Experts predict Middlesbrough will be five times more likely to experience flooding, suffer more from storms and have seriously changed weather patterns as the Earth warms.
In November 2002 I signed a commitment to reduce Middlesbrough's greenhouse gas emissions. We committed ourselves, as a council, to a minimum reduction of one per cent a year and I am delighted that we have achieved more than that every year since, for the whole of the town.
But that is not enough. Every one of us has to do more, painful as it will be to change our lifestyles. Recycling, home insulation, better public transport and composting are all fine and dandy, they make a serious contribution to cutting emissions.
Walking to work, or catching the bus; buying food grown locally, or even growing your own; not printing out that e-mail - all these things are small changes which we will all have to make, voluntarily now or perforce in the future.
I know that I need to do more, personally, in these areas.

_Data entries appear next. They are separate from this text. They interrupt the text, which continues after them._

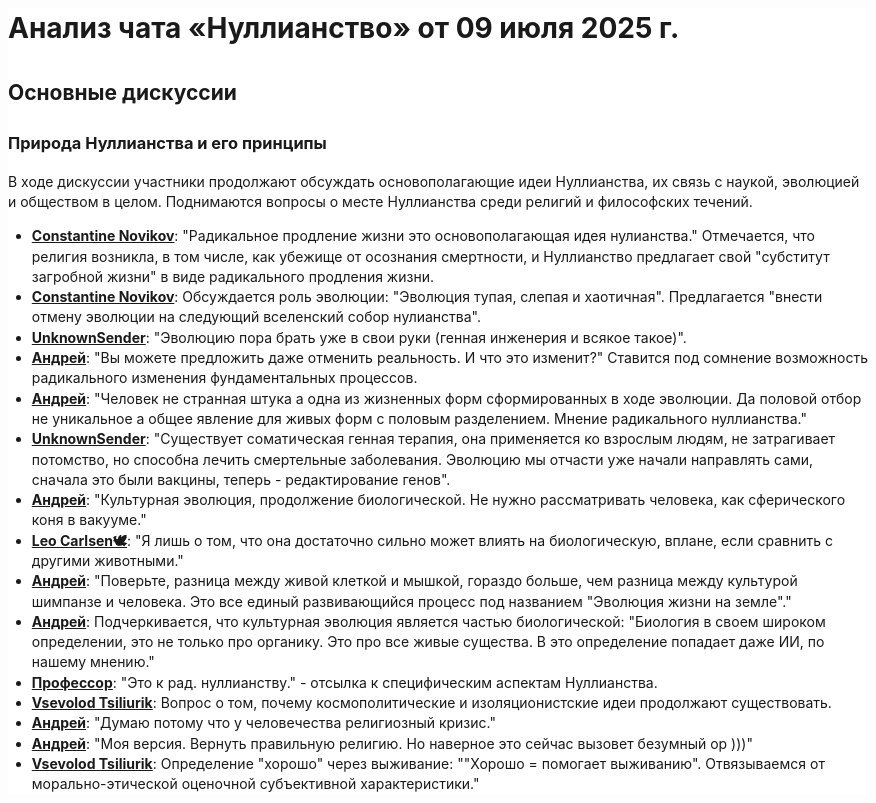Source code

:# Анализ чата «Нуллианство» от 09 июля 2025 г.

## Основные дискуссии

### Природа Нуллианства и его принципы
В ходе дискуссии участники продолжают обсуждать основополагающие идеи Нуллианства, их связь с наукой, эволюцией и обществом в целом. Поднимаются вопросы о месте Нуллианства среди религий и философских течений.
*   **[Constantine Novikov](https://t.me/NullianityNull/4112/178580)**: "Радикальное продление жизни это основополагающая идея нулианства." Отмечается, что религия возникла, в том числе, как убежище от осознания смертности, и Нуллианство предлагает свой "субститут загробной жизни" в виде радикального продления жизни.
*   **[Constantine Novikov](https://t.me/NullianityNull/4112/178581)**: Обсуждается роль эволюции: "Эволюция тупая, слепая и хаотичная". Предлагается "внести отмену эволюции на следующий вселенский собор нулианства".
*   **[UnknownSender](https://t.me/NullianityNull/4112/178775)**: "Эволюцию пора брать уже в свои руки (генная инженерия и всякое такое)".
*   **[Андрей](https://t.me/NullianityNull/4112/178937)**: "Вы можете предложить даже отменить реальность. И что это изменит?" Ставится под сомнение возможность радикального изменения фундаментальных процессов.
*   **[Андрей](https://t.me/NullianityNull/4112/179343)**: "Человек не странная штука а одна из жизненных форм сформированных в ходе эволюции. Да половой отбор не уникальное а общее явление для живых форм с половым разделением. Мнение радикального нуллианства."
*   **[UnknownSender](https://t.me/NullianityNull/4112/179347)**: "Существует соматическая генная терапия, она применяется ко взрослым людям, не затрагивает потомство, но способна лечить смертельные заболевания. Эволюцию мы отчасти уже начали направлять сами, сначала это были вакцины, теперь - редактирование генов".
*   **[Андрей](https://t.me/NullianityNull/4112/179437)**: "Культурная эволюция, продолжение биологической. Не нужно рассматривать человека, как сферического коня в вакууме."
*   **[Leo Carlsen🕊️](https://t.me/NullianityNull/4112/179448)**: "Я лишь о том, что она достаточно сильно может влиять на биологическую, вплане, если сравнить с другими животными."
*   **[Андрей](https://t.me/NullianityNull/4112/179456)**: "Поверьте, разница между живой клеткой и мышкой, гораздо больше, чем разница между культурой шимпанзе и человека. Это все единый развивающийся процесс под названием "Эволюция жизни на земле"."
*   **[Андрей](https://t.me/NullianityNull/4112/179480)**: Подчеркивается, что культурная эволюция является частью биологической: "Биология в своем широком определении, это не только про органику. Это про все живые существа. В это определение попадает даже ИИ, по нашему мнению."
*   **[Профессор](https://t.me/NullianityNull/4112/180461)**: "Это к рад. нуллианству." - отсылка к специфическим аспектам Нуллианства.
*   **[Vsevolod Tsiliurik](https://t.me/NullianityNull/4112/180295)**: Вопрос о том, почему космополитические и изоляционистские идеи продолжают существовать.
*   **[Андрей](https://t.me/NullianityNull/4112/180306)**: "Думаю потому что у человечества религиозный кризис."
*   **[Андрей](https://t.me/NullianityNull/4112/180344)**: "Моя версия. Вернуть правильную религию. Но наверное это сейчас вызовет безумный ор )))"
*   **[Vsevolod Tsiliurik](https://t.me/NullianityNull/4112/180358)**: Определение "хорошо" через выживание: ""Хорошо = помогает выживанию". Отвязываемся от морально-этической оценочной субъективной характеристики."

I have to be seen to walk the walk, because talking the talk is no problem for me. That is my challenge.
I recently watched a film starring Dennis Quaid called The Day After Tomorrow, in which he tries to persuade the White House that we are on the brink of another ice age. It was compelling drama, but I thought it was fiction. Now I know it could come true.
Global warming causing an ice age is a difficult idea to grasp and, according to Gore, the transition from our pleasant climate to Siberian temperatures could take only ten years. Ten years from now we could need snow shoes to walk the dog!
If the choice was between giving up my car and life in the deep freeze I know which I would choose. See you at the bus stop!